Festive, isn’t it? And somewhat appropriate for basically this entire existence.
Last time we met here, I was at my wit’s end; struggling to maintain a smiling, jolly-admin’s façade without so much as a hairline crack in the glaze while trying to make a silk purse out of a Jar Jar Bitch’s ear while piercing that ear with a rusty paperclip. Well, I am officially DONE.
That is right, my fine feathered friends; DONE with a (redundant) capital “D”. There are some changes upcoming. Major. Motherfucking. Changes.
On September 21st, 2015 I will be leaving Accounting-Office-From-(RIGHTnextdoorto-)Hell. That is right. Done, as in out. As in GONE, sayonara; SO LONG!, farewell, Auf Wiedersehen, goodnight!
It has failed to be the “good-bye” fantasy of my waking dreams. You know – storming the fuck up on OUT waving my $50,000 book-advance in one hand while I throw all the middle fingers to the sky with my other.
But I am still leaving. No book advance; no pay raise; no Mega Ball winnings. I am just O-U-T.
But then I’m back in… because… →→→→→→→ →→→→
I got the job in the campus Health Center!
The thing that really cinched it for me was when my boss looked me right in the eye to warn: “They’re always putting out fires over there!”
And I was like “YES!” – In a word I’d much rather put out LITERAL fires THERE than suffer through another year of anxiety-inducing audits, taxes, state and local government hullabaloo, sizzling paper cuts and entitled idjits always requesting ridiculous work orders and fancy swag we wouldn’t buy for the Executive Director up in HERE!
So wish me luck. Not 100% sure what fresh hell I’m in for but at this point I am just happy for the change.
Speaking of “fresh hell” and “change”, I got to glimpse my future crazy corral on my 2nd interview. Camp was still in full swing and the waiting area, where I attempted to sit, was overrun with no less than 5 counselors with 6 kids in various stages of anarchy. One was wrestling with a CIT; 2 twirly girls were swinging around like they just licked an acid stamp; a small boy whined while waiting for ice and 3 older boys came in looking to borrow a doctor’s tackle box to go fishing at the swamp.

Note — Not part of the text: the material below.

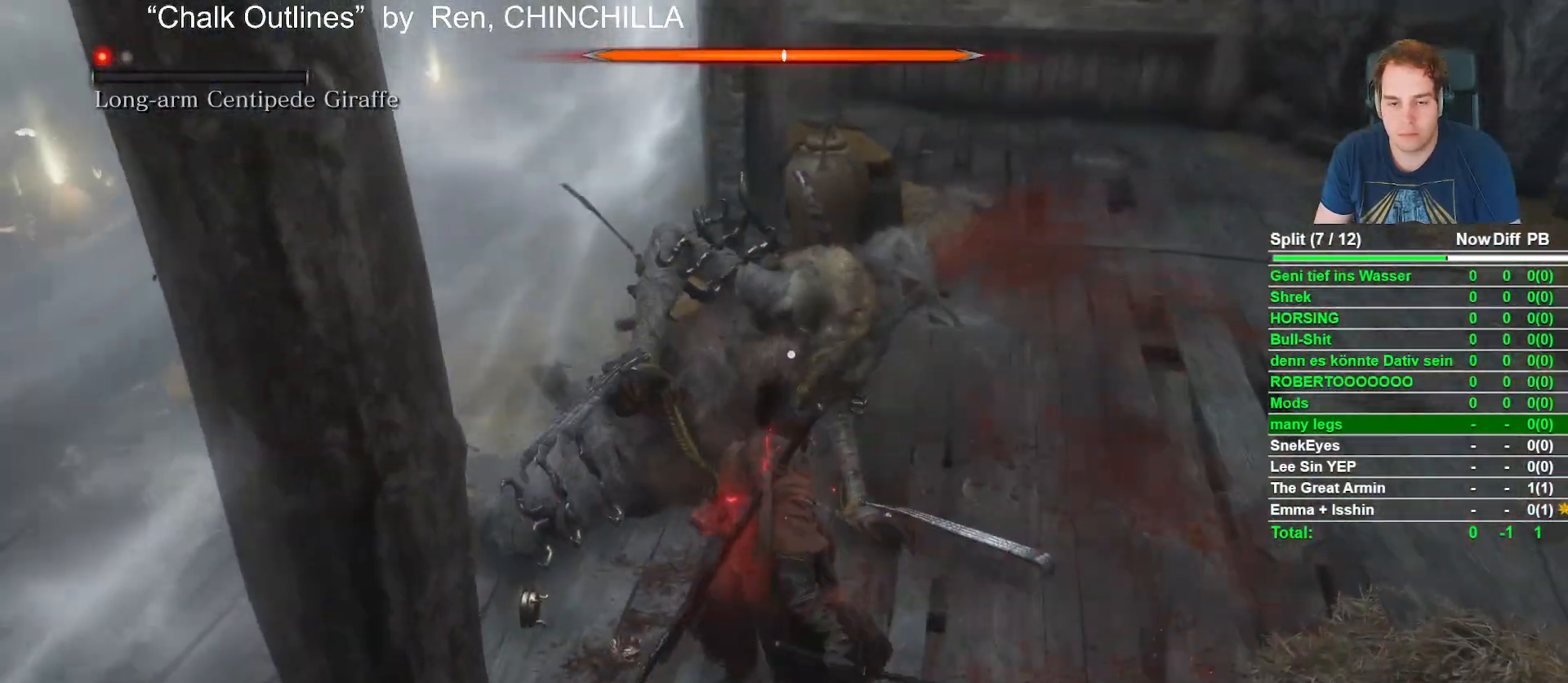
{"buttons": [], "left_stick": "up-left", "right_stick": "center", "events": [[33, "left_stick", "up-left"], [217, "L2", "down"], [317, "R2", "down"], [367, "L2", "up"], [433, "R2", "up"]]}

After witnessing a limp-wristed attempt by Dr. Useless to nip future concussions (caused by nonchalant wrestling on a polished concrete floor) in the bud by quietly bellowing, “Guys – no wrestling in the Health Center”, followed by a retreat to the back office after his emphatic whining was ignored, I knew this was the place for me! I was like “Yes! This place really needs someone like me to clean that shit right up!”
And who better than ME to whip those jokers into shape!? Come September 21st, all wrestling your social worker to the ground and repeatedly pummeling him with “love taps” and swinging your girlfriend around in circles in front of plate-glass windows and a seating area for the sick & injured will be banned. Stay tuned for the mini rebellion…
To wrap up my time here in the Accounting Office, I typed the AED-revised version of my current position description and got to listen to the closed-door interview of what will surely be my successor. (“Surely” is a friend of a Sr. Accountant.) I cannot wait to hear what happens when I leave. And guys, however will she fare with the 5-pages-of-FUCKTHAT! on that new description!?
How does one wind up working in a position for almost 7 years where you don’t do HALF of what’s in the official description!?? I guess I do owe Jar Jar some thanks… and maybe a nice chocolate gift…
Maybe I’ll wait to hear what rumors they spread before making any kind of investment in a thank-you gift.
PEACE OUT! ♥
*Oh, pretty sure I still owe you guys a “dreams” post.